[[ RECORDS FOR THE EXERCISE open ]]

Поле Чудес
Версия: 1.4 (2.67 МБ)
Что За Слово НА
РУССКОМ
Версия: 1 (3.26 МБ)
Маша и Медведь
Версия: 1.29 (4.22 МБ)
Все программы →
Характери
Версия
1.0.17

[[ RECORDS FOR THE EXERCISE closed ]]
[[ RECORDS FOR THE EXERCISE open ]]

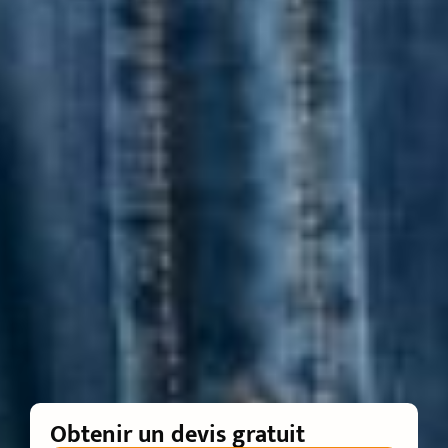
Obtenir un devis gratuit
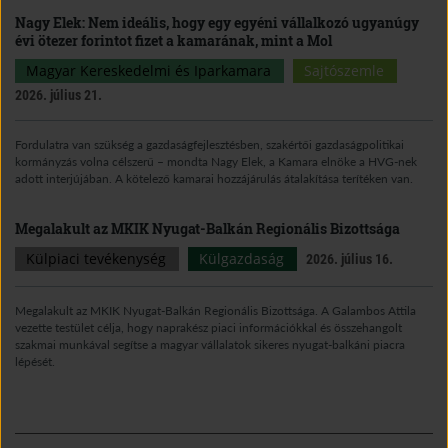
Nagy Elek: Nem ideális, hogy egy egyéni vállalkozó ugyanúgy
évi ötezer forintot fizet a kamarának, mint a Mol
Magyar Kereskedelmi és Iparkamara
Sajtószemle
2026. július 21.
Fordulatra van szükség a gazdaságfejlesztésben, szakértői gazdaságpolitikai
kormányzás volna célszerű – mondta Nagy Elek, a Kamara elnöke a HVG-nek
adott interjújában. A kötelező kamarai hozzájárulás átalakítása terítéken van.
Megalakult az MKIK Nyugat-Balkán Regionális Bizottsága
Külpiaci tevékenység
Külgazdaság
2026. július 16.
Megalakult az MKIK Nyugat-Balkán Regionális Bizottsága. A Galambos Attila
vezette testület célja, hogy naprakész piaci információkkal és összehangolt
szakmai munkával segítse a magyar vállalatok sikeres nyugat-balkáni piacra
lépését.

[[ RECORDS FOR THE EXERCISE closed ]]

• WHAT THE TASK REQUIRES: Find the lines in the data that include "hogy", then copy each of them.

• SOLVED EXERCISE:
Nagy Elek: Nem ideális, hogy egy egyéni vállalkozó ugyanúgy
vezette testület célja, hogy naprakész piaci információkkal és összehangolt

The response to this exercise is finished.